Cam was amazed by Mollie’s physical strength as she hauled a large pot to the barrel, and dumped in a heavy layer of wood ash atop the straw. A gray cloud floated up out of the barrel’s open top, and Cam sneezed heartily.
“Watch ye dinna get any in your eye. Burns like the devil, it does.”
Mollie and Cam spent the morning slowly pouring pitchers of water over the ashes, until a thick brownish liquid seeped out of the bottom of the barrel, through the groove in the stone, and into a heavy clay jug that Mollie had placed beneath. While Cam continued to pour water into the barrel
, Mollie set up a large kettle outside and built a fire.
“This is for rendering the tallow, ye ken?”
“Tallow?” asked Cam blankly.
“Aye, fat from the cows. We save it for a few months, boil it up with some water, and then make soap with it.”

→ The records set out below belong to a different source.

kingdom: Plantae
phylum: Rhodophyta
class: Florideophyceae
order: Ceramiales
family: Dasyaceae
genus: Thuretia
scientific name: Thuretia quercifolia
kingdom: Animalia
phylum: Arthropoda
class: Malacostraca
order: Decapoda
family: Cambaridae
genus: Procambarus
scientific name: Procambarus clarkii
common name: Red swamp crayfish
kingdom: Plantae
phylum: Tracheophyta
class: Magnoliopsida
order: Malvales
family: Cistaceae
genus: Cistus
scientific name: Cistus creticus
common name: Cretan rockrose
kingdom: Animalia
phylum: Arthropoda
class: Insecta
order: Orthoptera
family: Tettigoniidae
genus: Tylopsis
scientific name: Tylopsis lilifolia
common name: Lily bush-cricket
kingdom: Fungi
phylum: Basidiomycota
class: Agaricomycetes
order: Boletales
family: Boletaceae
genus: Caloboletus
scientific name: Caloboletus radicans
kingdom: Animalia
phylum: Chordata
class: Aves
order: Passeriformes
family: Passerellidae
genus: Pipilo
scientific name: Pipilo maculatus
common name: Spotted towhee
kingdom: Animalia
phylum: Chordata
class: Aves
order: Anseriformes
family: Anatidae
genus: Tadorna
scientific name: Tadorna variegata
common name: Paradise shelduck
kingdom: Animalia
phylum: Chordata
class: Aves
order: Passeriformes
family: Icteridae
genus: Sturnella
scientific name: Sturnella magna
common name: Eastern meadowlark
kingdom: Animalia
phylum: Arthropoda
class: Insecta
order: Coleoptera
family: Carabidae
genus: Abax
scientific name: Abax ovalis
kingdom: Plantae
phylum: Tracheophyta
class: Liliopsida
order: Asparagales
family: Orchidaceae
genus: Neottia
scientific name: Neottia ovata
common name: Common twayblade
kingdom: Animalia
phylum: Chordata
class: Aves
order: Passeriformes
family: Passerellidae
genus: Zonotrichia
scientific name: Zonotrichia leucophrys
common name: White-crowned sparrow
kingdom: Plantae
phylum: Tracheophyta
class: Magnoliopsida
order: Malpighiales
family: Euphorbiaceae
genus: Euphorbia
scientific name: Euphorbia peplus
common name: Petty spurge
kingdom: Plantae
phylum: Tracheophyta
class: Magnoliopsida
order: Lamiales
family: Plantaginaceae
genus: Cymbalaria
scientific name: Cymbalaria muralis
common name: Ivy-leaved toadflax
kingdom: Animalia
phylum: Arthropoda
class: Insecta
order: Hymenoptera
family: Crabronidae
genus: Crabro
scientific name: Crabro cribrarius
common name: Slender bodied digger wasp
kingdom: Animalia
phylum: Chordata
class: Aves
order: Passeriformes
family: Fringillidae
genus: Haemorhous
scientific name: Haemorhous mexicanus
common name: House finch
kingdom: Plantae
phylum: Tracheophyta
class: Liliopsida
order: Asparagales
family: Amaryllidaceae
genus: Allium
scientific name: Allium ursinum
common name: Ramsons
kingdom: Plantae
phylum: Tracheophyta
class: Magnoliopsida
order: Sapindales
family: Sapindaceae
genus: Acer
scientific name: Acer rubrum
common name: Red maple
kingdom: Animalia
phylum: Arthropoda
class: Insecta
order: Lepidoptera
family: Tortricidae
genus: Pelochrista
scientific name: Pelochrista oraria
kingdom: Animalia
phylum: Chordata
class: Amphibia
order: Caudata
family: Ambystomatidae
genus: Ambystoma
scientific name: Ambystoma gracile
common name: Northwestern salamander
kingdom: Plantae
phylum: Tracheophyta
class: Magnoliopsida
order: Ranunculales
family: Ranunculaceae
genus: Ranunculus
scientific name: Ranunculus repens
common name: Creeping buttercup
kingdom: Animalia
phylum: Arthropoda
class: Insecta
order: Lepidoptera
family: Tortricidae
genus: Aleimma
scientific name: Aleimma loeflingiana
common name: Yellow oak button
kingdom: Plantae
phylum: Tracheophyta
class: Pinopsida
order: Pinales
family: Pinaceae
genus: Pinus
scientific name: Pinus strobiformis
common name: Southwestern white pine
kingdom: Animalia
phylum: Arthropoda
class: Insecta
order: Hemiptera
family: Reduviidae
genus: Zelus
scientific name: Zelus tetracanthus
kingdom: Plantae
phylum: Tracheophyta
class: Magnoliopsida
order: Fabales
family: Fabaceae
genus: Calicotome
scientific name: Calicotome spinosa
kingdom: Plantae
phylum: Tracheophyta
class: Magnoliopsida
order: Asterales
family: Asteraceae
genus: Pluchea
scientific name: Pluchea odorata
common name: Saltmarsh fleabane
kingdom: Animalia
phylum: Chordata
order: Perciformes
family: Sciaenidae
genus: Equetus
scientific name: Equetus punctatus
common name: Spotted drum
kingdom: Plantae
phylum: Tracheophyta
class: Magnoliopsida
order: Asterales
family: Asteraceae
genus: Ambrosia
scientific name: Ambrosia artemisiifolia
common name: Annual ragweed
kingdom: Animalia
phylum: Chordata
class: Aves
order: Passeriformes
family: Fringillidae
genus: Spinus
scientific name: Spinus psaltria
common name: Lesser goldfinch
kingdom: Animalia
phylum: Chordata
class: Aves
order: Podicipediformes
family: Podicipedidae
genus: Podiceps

Cam stifled a gagging noise. She had become fond of the cows, despite her earlier trepidations, and hated the thought of one of them being melted down for soap. Although, she supposed, the cow probably didn’t mind by this point.
The smell of the boiling tallow was enough to send Cam to the nearest bushes to be sick. Mollie let the process continue throughout the day, and when she went to serve dinner, Cam had to force herself to eat. The odor was still noticeable inside the walls of the house, and Cam had to content herself with eating only biscuits for supper. The idea of consuming beef while that smell invaded her nostrils was horrifying.
By the next morning, the tallow had cooled and was floating on the top of the kettle in a gelatinous yellow glob. Mollie instructed Cam to skim it off and place it in another large kettle.
“This is disgusting,” she muttered.
Mollie overheard. “Aye, well, think of trying to bathe without it, if ye find a wee bit of fat so foul, then.”
They added the lye from the woodshed to the tallow, and set the kettle to boiling again. By the end of the day, a frothy, gooey mass was floating at the top. Cam peered into the kettle doubtfully.
“How do you make it hard, so you can chop it up into bars?” she asked.
“Aha!” smiled Mollie. “That’s the trick, aye? You add some salt to it and it’ll firm up as nice as ye please.”
Cam frowned. “I thought salt was hard to come by.”
“Hard to – oh, I ken what ye mean. Aye, tis very dear but I’ve been saving some pennies here and there, and I had one of the Kerr boys fetch me a sack of it when he went into town last time.” She scooped a large quantity of salt into the kettle. Cam noticed it was in large chunks, rather than the fine-grained table salt she was accustomed to.